> **Activity**: What is wanted is every record, duplicated word for word.

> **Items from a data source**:
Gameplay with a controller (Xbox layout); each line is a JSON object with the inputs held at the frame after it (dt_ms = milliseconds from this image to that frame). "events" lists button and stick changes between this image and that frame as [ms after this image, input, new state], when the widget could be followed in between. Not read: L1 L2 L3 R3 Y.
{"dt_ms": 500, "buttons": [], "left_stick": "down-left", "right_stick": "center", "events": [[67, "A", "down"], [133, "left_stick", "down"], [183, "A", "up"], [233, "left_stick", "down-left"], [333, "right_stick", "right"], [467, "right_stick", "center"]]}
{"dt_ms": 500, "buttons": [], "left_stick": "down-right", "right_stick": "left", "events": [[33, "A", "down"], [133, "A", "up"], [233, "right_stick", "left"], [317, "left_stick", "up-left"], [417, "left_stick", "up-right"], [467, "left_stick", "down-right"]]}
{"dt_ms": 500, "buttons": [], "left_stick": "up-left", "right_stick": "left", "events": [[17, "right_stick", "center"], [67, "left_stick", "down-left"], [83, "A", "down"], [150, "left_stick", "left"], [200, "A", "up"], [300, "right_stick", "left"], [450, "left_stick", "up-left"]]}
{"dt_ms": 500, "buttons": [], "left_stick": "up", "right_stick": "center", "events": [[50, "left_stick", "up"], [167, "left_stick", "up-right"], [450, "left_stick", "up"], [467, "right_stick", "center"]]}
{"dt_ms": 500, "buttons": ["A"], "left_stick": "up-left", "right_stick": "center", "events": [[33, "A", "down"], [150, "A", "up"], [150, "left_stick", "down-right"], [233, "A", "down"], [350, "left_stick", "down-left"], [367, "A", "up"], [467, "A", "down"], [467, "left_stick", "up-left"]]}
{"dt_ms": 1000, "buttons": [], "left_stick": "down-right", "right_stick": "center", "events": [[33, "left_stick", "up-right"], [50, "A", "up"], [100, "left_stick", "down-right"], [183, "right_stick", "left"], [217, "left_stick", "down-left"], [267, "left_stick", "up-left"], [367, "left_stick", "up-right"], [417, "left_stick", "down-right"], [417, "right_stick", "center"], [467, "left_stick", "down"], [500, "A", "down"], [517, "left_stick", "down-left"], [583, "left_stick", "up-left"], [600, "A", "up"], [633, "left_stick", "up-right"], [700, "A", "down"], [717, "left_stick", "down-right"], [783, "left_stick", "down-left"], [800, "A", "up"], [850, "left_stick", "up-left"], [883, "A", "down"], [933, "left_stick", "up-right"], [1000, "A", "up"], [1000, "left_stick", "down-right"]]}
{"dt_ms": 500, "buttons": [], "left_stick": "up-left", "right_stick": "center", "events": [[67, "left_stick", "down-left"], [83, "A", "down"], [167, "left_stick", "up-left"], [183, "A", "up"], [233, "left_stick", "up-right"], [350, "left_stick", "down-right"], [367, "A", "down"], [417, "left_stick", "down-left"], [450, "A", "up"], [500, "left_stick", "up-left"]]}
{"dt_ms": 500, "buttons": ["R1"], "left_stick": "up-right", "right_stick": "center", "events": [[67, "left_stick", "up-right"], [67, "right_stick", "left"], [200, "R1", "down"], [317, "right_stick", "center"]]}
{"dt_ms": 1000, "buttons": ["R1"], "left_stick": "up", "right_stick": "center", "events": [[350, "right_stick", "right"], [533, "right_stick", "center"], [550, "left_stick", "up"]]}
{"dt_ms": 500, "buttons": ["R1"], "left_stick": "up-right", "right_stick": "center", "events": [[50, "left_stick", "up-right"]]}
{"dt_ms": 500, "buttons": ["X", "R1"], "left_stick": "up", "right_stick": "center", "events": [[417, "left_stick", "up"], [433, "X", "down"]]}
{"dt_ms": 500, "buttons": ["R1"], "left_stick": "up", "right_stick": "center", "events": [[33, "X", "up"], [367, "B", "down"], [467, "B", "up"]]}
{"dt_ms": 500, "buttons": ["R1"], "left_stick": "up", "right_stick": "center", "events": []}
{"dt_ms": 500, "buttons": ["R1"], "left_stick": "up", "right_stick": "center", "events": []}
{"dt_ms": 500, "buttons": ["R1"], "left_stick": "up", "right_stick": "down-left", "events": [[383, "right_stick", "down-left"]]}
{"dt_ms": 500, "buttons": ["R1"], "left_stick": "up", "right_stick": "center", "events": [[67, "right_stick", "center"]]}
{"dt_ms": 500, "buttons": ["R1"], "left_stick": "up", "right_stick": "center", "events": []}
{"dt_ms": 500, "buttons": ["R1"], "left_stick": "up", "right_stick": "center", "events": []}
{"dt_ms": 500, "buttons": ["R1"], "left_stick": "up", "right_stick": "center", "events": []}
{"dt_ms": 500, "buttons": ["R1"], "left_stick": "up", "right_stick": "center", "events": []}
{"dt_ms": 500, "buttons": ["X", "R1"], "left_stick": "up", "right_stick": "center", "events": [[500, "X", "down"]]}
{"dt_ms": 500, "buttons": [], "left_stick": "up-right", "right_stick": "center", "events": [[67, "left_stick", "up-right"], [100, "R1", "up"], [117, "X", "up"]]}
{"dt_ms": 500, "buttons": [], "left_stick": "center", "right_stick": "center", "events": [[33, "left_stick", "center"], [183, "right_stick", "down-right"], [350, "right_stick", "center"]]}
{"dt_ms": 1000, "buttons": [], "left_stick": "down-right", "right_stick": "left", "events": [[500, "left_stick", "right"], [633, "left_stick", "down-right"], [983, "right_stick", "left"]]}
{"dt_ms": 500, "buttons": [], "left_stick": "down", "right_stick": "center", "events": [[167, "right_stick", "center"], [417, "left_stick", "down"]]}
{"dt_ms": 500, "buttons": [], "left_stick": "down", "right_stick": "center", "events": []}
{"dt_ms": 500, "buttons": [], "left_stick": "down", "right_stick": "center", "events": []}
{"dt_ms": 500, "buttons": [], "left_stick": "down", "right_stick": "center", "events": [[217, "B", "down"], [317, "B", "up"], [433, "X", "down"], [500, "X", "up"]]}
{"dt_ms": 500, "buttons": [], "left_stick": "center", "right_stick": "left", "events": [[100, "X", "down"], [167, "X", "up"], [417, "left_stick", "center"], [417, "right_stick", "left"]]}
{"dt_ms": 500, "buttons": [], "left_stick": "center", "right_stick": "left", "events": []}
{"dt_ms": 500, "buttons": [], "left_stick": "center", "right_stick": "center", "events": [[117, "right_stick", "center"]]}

> **Reply**:
Gameplay with a controller (Xbox layout); each line is a JSON object with the inputs held at the frame after it (dt_ms = milliseconds from this image to that frame). "events" lists button and stick changes between this image and that frame as [ms after this image, input, new state], when the widget could be followed in between. Not read: L1 L2 L3 R3 Y.
{"dt_ms": 500, "buttons": [], "left_stick": "down-left", "right_stick": "center", "events": [[67, "A", "down"], [133, "left_stick", "down"], [183, "A", "up"], [233, "left_stick", "down-left"], [333, "right_stick", "right"], [467, "right_stick", "center"]]}
{"dt_ms": 500, "buttons": [], "left_stick": "down-right", "right_stick": "left", "events": [[33, "A", "down"], [133, "A", "up"], [233, "right_stick", "left"], [317, "left_stick", "up-left"], [417, "left_stick", "up-right"], [467, "left_stick", "down-right"]]}
{"dt_ms": 500, "buttons": [], "left_stick": "up-left", "right_stick": "left", "events": [[17, "right_stick", "center"], [67, "left_stick", "down-left"], [83, "A", "down"], [150, "left_stick", "left"], [200, "A", "up"], [300, "right_stick", "left"], [450, "left_stick", "up-left"]]}
{"dt_ms": 500, "buttons": [], "left_stick": "up", "right_stick": "center", "events": [[50, "left_stick", "up"], [167, "left_stick", "up-right"], [450, "left_stick", "up"], [467, "right_stick", "center"]]}
{"dt_ms": 500, "buttons": ["A"], "left_stick": "up-left", "right_stick": "center", "events": [[33, "A", "down"], [150, "A", "up"], [150, "left_stick", "down-right"], [233, "A", "down"], [350, "left_stick", "down-left"], [367, "A", "up"], [467, "A", "down"], [467, "left_stick", "up-left"]]}
{"dt_ms": 1000, "buttons": [], "left_stick": "down-right", "right_stick": "center", "events": [[33, "left_stick", "up-right"], [50, "A", "up"], [100, "left_stick", "down-right"], [183, "right_stick", "left"], [217, "left_stick", "down-left"], [267, "left_stick", "up-left"], [367, "left_stick", "up-right"], [417, "left_stick", "down-right"], [417, "right_stick", "center"], [467, "left_stick", "down"], [500, "A", "down"], [517, "left_stick", "down-left"], [583, "left_stick", "up-left"], [600, "A", "up"], [633, "left_stick", "up-right"], [700, "A", "down"], [717, "left_stick", "down-right"], [783, "left_stick", "down-left"], [800, "A", "up"], [850, "left_stick", "up-left"], [883, "A", "down"], [933, "left_stick", "up-right"], [1000, "A", "up"], [1000, "left_stick", "down-right"]]}
{"dt_ms": 500, "buttons": [], "left_stick": "up-left", "right_stick": "center", "events": [[67, "left_stick", "down-left"], [83, "A", "down"], [167, "left_stick", "up-left"], [183, "A", "up"], [233, "left_stick", "up-right"], [350, "left_stick", "down-right"], [367, "A", "down"], [417, "left_stick", "down-left"], [450, "A", "up"], [500, "left_stick", "up-left"]]}
{"dt_ms": 500, "buttons": ["R1"], "left_stick": "up-right", "right_stick": "center", "events": [[67, "left_stick", "up-right"], [67, "right_stick", "left"], [200, "R1", "down"], [317, "right_stick", "center"]]}
{"dt_ms": 1000, "buttons": ["R1"], "left_stick": "up", "right_stick": "center", "events": [[350, "right_stick", "right"], [533, "right_stick", "center"], [550, "left_stick", "up"]]}
{"dt_ms": 500, "buttons": ["R1"], "left_stick": "up-right", "right_stick": "center", "events": [[50, "left_stick", "up-right"]]}
{"dt_ms": 500, "buttons": ["X", "R1"], "left_stick": "up", "right_stick": "center", "events": [[417, "left_stick", "up"], [433, "X", "down"]]}
{"dt_ms": 500, "buttons": ["R1"], "left_stick": "up", "right_stick": "center", "events": [[33, "X", "up"], [367, "B", "down"], [467, "B", "up"]]}
{"dt_ms": 500, "buttons": ["R1"], "left_stick": "up", "right_stick": "center", "events": []}
{"dt_ms": 500, "buttons": ["R1"], "left_stick": "up", "right_stick": "center", "events": []}
{"dt_ms": 500, "buttons": ["R1"], "left_stick": "up", "right_stick": "down-left", "events": [[383, "right_stick", "down-left"]]}
{"dt_ms": 500, "buttons": ["R1"], "left_stick": "up", "right_stick": "center", "events": [[67, "right_stick", "center"]]}
{"dt_ms": 500, "buttons": ["R1"], "left_stick": "up", "right_stick": "center", "events": []}
{"dt_ms": 500, "buttons": ["R1"], "left_stick": "up", "right_stick": "center", "events": []}
{"dt_ms": 500, "buttons": ["R1"], "left_stick": "up", "right_stick": "center", "events": []}
{"dt_ms": 500, "buttons": ["R1"], "left_stick": "up", "right_stick": "center", "events": []}
{"dt_ms": 500, "buttons": ["X", "R1"], "left_stick": "up", "right_stick": "center", "events": [[500, "X", "down"]]}
{"dt_ms": 500, "buttons": [], "left_stick": "up-right", "right_stick": "center", "events": [[67, "left_stick", "up-right"], [100, "R1", "up"], [117, "X", "up"]]}
{"dt_ms": 500, "buttons": [], "left_stick": "center", "right_stick": "center", "events": [[33, "left_stick", "center"], [183, "right_stick", "down-right"], [350, "right_stick", "center"]]}
{"dt_ms": 1000, "buttons": [], "left_stick": "down-right", "right_stick": "left", "events": [[500, "left_stick", "right"], [633, "left_stick", "down-right"], [983, "right_stick", "left"]]}
{"dt_ms": 500, "buttons": [], "left_stick": "down", "right_stick": "center", "events": [[167, "right_stick", "center"], [417, "left_stick", "down"]]}
{"dt_ms": 500, "buttons": [], "left_stick": "down", "right_stick": "center", "events": []}
{"dt_ms": 500, "buttons": [], "left_stick": "down", "right_stick": "center", "events": []}
{"dt_ms": 500, "buttons": [], "left_stick": "down", "right_stick": "center", "events": [[217, "B", "down"], [317, "B", "up"], [433, "X", "down"], [500, "X", "up"]]}
{"dt_ms": 500, "buttons": [], "left_stick": "center", "right_stick": "left", "events": [[100, "X", "down"], [167, "X", "up"], [417, "left_stick", "center"], [417, "right_stick", "left"]]}
{"dt_ms": 500, "buttons": [], "left_stick": "center", "right_stick": "left", "events": []}
{"dt_ms": 500, "buttons": [], "left_stick": "center", "right_stick": "center", "events": [[117, "right_stick", "center"]]}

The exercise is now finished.